Additional components, such as network cards and storage controllers, are integrated in the Redfish data model transparently to Redfish clients. The retrieval of their state, their configuration and their firmware update is done in a similar manner to the other components of the server. This is possible with the implementation in the BMC and in these components of the Platform Level Data Model (PLDM) protocol.

PLDM, published by the DMTF, standardizes messages between the BMC and server components. Thus, add-on card manufacturers and generic BMCs providers like OpenBMC, no longer have to implement proprietary protocols to communicate with the different subsystems.

Figure 9 explains the communication between a Redfish client and an add-on card. HTTPS requests sent by the client are transformed by the BMC into PLDM messages. These messages are transported by the Management Component Transport Protocol (MCTP) to the component that will respond via the same communication channel. When the dialogue between the BMC and the component is finished, the BMC aggregates the received PLDM messages and responds to the client via HTTPS/JSON.

Offload Redfish processing to device

Figure 9: Offload Redfish processing to device

PLDM for RDE

PLDM specifications are generic and must be supplemented to satisfy specific uses such as a Redfish Device Enablement (RDE). This specification describes a set of specific messages allowing the BMC to communicate with additional components.

But why do I focus on hidden internal server communication protocols? I do so to make certain consequences easier to understand, such as:

If the server is not powered on, the BMC, which is always powered, will not be able to communicate with the add-on components. In other words, for a Redfish client to be able to communicate with those components, they must be powered (server powered on), and must have been discovered by the BMC. It is recommended to test the server state before querying additional components.

== REQUIREMENT A ==
Please list every abbreviation in the passage on Redfish and PLDM whose full name the passage spells out, each with that full name.
== REQUIREMENT B ==
Write the next part of the passage on Redfish and PLDM, picking up after its final sentence.

== ENTRIES PROVIDED ==
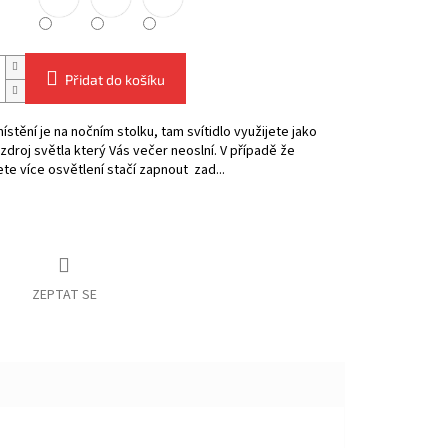
Přidat do košíku
místění je na nočním stolku, tam svítidlo využijete jako
zdroj světla který Vás večer neoslní. V případě že
te více osvětlení stačí zapnout zad...
ZEPTAT SE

== WRITTEN RESPONSE A ==
- PLDM: Platform Level Data Model
- MCTP: Management Component Transport Protocol
- RDE: Redfish Device Enablement

== WRITTEN RESPONSE B ==
If additional component responses contain OEM extensions, they will not mention the server manufacturer, but the component manufacturer.
Additional components generally indicate the Internet links of the schemas used because they rarely have space to store them locally. Consequently, if the Redfish client does not have access to the Internet, it will not be able to consult the schemas used by these additional cards.

PLDM for firmware updates

PLDM also facilitates updates of additional components. The PLDM for firmware update specification, when implemented in the BMC and in additional components, allows the BMC or the BIOS (UEFI) to perform the update. Specific tools from additional component suppliers are therefore no longer necessary to "flash" the component from the operating system.

Thus, the components of a server powered on but without an operating system can be updated by a remote Redfish client. PLDM for firmware updates constitutes real progress much appreciated by system managers and other devOps.

Swordfish integration

Very quickly after the publication of the first version of Redfish in 2015, the SNIA, which develops data standards, created an extension of Redfish dedicated to storage and called Swordfish®. Figure 10 shows the headers of a response to a request on a logical volume. The Link header points to a sub-directory dedicated to Swordfish on the DMTF site. Most storage-related schemes are developed by the Storage Networking Industry Association (SNIA) and hosted by the DMTF. A great example of cooperation between standardization organizations!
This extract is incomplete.